[RAW DATA Boundary: Start]

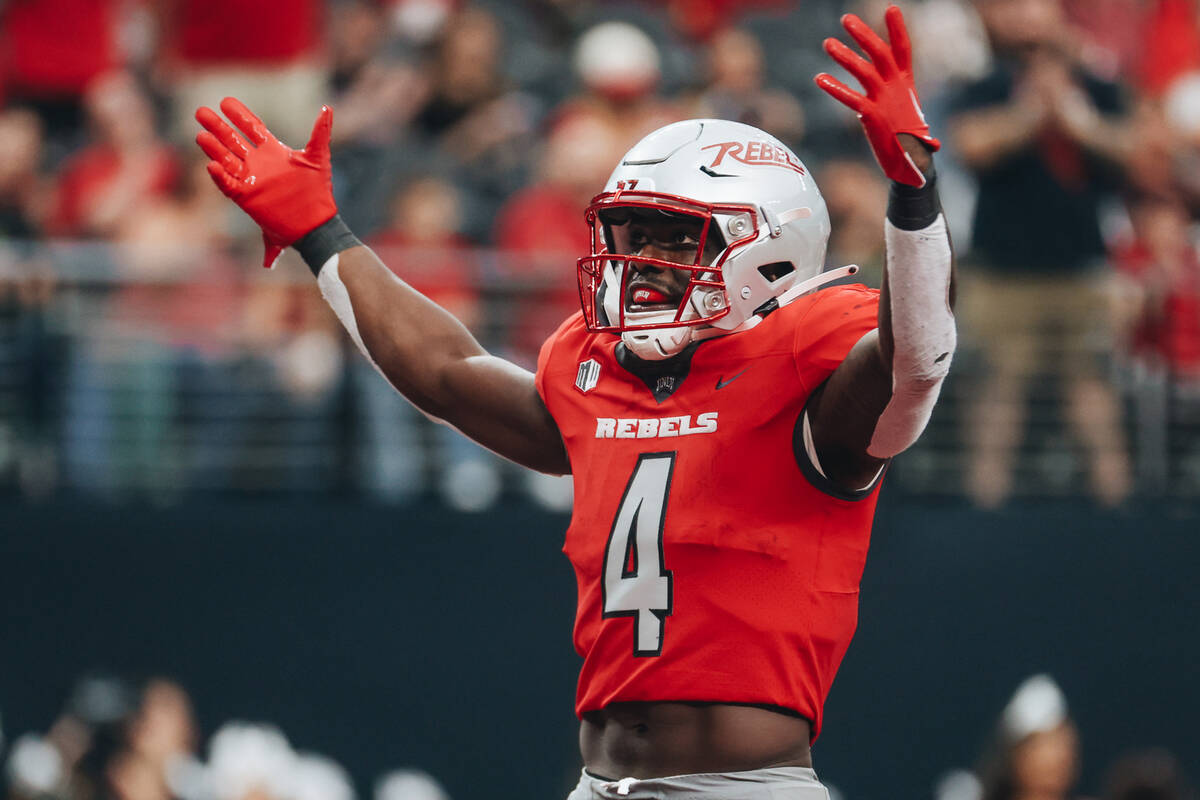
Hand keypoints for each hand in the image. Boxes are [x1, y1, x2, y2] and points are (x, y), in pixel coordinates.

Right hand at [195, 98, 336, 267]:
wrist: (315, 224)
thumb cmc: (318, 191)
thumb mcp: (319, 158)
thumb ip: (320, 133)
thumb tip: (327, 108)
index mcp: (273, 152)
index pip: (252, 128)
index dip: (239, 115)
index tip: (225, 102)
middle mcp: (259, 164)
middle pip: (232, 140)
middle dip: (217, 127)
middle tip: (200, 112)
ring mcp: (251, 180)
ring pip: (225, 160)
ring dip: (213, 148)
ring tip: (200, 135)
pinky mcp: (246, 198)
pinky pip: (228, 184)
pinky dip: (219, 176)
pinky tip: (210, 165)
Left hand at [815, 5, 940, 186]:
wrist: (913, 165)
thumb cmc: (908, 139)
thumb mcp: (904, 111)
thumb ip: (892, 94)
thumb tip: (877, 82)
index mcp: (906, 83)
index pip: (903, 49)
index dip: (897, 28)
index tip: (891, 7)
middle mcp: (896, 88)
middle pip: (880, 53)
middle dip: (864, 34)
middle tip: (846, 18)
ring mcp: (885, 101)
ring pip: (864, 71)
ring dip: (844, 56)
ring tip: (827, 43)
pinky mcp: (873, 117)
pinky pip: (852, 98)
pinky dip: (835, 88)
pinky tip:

[RAW DATA Boundary: End]

* [ASSIGNMENT]:
Pull out all lines containing the word "middle" from the entries above.

* [FINISHED TASK]:
middle mcp: (259, 164)
middle pip: (232, 140)
middle dip: (217, 127)
middle tip: (200, 112)
middle mcp: (896, 88)
middle pip: (880, 53)
middle dip: (864, 34)
middle tip: (846, 18)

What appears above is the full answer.